Record excerpts Start Marker

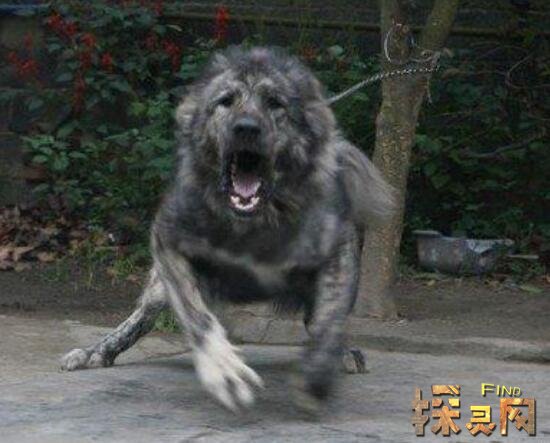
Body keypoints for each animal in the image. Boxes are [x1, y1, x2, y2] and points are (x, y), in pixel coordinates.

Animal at [61, 47, 394, 411]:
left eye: (275, 103)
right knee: (141, 318)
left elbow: (330, 323)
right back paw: (96, 352)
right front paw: (224, 370)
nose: (245, 128)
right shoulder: (169, 242)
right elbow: (198, 318)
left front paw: (318, 375)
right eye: (225, 101)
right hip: (159, 288)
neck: (254, 224)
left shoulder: (338, 252)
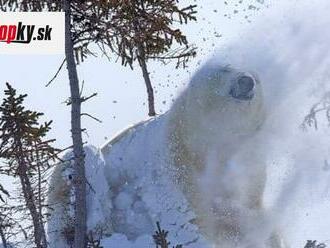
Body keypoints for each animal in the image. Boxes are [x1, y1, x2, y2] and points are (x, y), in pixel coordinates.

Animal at [46, 61, 284, 247]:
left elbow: (247, 210)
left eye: (256, 76)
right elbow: (179, 211)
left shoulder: (247, 169)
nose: (247, 80)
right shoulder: (172, 159)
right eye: (224, 68)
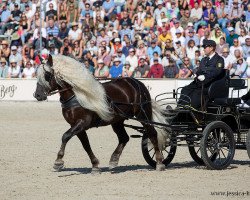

Record excerpts End Marker

#### Work to complete:
Retype the records in full. Do not carry over the images.

#### Exercise result:
Body keypoints for each animal in the image. Boxes are [x1, y1, x2, y2] and points are (x, y), in pixel coordinates.

Animal at [61, 47, 394, 411]:
left eye: (275, 103)
right knee: (141, 318)
left elbow: (330, 323)
right back paw: (96, 352)
right front paw: (224, 370)
nose: (245, 128)
right shoulder: (169, 242)
right elbow: (198, 318)
left front paw: (318, 375)
right eye: (225, 101)
right hip: (159, 288)
neck: (254, 224)
left shoulder: (338, 252)
Body keypoints for each animal in the image. Boxes are [x1, y1, x2, y2] and points are (x, y), in pixel coordinates.

Animal at [46, 61, 284, 247]:
left elbow: (247, 210)
left eye: (256, 76)
right elbow: (179, 211)
left shoulder: (247, 169)
nose: (247, 80)
right shoulder: (172, 159)
right eye: (224, 68)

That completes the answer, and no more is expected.